Bu kapalı telgrafın örneğini o gün Ankara’da Fuat Paşa’ya da bildirdim. Salahattin Bey’in Konya’dan 6/7 Temmuz günü, yani Refik Halit Bey’in Konya Valisi Cemal Bey’le telgraf başında konuştuğu sırada, karşılık olarak çektiği kapalı telgrafta: “ Cemal Paşa İstanbul’da bazı kişilerle ve ailesiyle görüşmek üzere on gün süre ile ve kendi isteğiyle izinli olarak İstanbul’a gitmiştir.” denilmekteydi. Cemal Paşa gitti, ama gelemedi. Kendisini çok zaman sonra Ali Rıza Paşa kabinesinde Harbiye Nazırı göreceğiz.
Komutayı Bırakma Emri
Ne yazık ki bu durumu bilen ve kendisine birliklerin başından ayrılmaması salık verilen Selahattin Bey’in de bir süre sonra İstanbul’a gittiğini öğrendik.Cemal Paşa’nın gösterdiği bu kötü örnek üzerine 7 Temmuz 1919 günü şu genel bildirimi yaptım. 1- Bağımsızlığımızı koruma uğrunda derlenip örgütlenmiş olan milli kuvvetlere hiçbir yönden karışılamaz ve dokunulamaz. Devletin ve milletin alın yazısında, milli irade etmen ve egemendir. Ordu bu milli iradeye bağlı ve onun hizmetindedir.

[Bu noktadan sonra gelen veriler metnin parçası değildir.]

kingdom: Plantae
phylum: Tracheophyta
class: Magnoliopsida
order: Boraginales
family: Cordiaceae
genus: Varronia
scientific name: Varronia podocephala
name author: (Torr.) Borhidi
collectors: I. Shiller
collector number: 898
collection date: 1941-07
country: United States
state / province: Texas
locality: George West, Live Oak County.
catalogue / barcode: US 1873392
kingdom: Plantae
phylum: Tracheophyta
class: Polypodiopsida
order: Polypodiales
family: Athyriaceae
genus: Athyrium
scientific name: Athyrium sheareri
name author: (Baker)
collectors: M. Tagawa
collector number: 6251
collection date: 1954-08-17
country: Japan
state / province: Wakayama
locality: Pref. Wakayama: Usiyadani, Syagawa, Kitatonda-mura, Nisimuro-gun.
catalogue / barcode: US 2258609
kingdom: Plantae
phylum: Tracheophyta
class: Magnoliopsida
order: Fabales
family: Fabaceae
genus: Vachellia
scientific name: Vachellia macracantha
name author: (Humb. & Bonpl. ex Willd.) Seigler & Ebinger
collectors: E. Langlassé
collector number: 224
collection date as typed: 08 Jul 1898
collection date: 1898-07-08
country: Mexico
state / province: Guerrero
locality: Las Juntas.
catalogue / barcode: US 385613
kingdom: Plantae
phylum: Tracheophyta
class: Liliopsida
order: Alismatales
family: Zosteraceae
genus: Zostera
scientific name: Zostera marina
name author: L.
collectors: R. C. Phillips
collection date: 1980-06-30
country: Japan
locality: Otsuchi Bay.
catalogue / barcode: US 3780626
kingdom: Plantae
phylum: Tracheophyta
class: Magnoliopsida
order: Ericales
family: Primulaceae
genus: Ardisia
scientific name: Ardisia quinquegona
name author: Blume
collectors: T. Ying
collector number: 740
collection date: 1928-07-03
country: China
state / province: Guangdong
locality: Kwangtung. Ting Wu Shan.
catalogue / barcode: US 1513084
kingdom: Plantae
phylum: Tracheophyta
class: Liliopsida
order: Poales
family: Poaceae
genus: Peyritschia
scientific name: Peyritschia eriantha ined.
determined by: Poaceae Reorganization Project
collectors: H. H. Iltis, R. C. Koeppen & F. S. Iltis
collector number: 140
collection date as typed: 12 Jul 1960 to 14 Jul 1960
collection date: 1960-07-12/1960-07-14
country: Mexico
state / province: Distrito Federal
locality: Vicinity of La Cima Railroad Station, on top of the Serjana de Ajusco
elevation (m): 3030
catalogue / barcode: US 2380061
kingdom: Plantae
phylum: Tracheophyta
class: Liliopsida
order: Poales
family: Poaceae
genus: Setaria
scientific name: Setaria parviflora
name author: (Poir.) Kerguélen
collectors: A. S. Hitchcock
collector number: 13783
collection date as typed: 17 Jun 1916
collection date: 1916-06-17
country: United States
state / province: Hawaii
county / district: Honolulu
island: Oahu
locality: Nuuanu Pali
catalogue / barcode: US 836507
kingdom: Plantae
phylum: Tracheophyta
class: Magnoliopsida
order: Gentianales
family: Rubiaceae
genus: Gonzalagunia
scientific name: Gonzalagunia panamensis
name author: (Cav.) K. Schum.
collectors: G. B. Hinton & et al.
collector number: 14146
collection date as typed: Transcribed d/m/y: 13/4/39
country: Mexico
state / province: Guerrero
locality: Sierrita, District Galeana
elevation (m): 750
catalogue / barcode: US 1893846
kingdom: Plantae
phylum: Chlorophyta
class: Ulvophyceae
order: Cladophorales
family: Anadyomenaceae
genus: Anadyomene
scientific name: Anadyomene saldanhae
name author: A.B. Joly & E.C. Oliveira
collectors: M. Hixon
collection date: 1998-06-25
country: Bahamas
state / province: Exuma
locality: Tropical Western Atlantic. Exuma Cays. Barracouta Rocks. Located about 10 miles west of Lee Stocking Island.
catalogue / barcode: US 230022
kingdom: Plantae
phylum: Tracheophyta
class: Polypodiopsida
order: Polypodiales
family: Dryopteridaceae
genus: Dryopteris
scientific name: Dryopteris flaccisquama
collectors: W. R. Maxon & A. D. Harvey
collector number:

2- Müfettiş ve komutanlar, herhangi bir nedenle, komutanlıktan çıkarıldıklarında, yerlerini alacak kişiler, işbirliği yapılacak nitelikte olursa komutayı bırakacaklar; ama etkili bulundukları bölgede kalacak milli görevlerini yapmaya devam edeceklerdir. Böyle olmadığı takdirde, yani bir ikinci İzmir olayına meydan verebilecek kimseler atanırsa, komuta hiç bırakılmayacak, bütün müfettiş, komutanlarca, güven ve inancın kalmadığı ileri sürülerek yapılan işleme uyulmayacaktır. 3- Vatanımızı ele geçirmek amacıyla, itilaf devletlerince yapılan baskı sonunda, Hükümet her hangi bir askeri birliğimizi ve milli örgütümüzü dağıtmak için emir verirse, kabul edilmeyecek ve uygulanmayacaktır. 4- İstek ve amacı milli bağımsızlığı sağlamak olan Müdefaa-i Hukuk-u Milliye ve Reddi İlhak cemiyetleri ile bunların girişimlerinin bozulup dağılmasına yol açacak herhangi bir etkiyi ve karışmayı ordu, kesin olarak önleyecektir.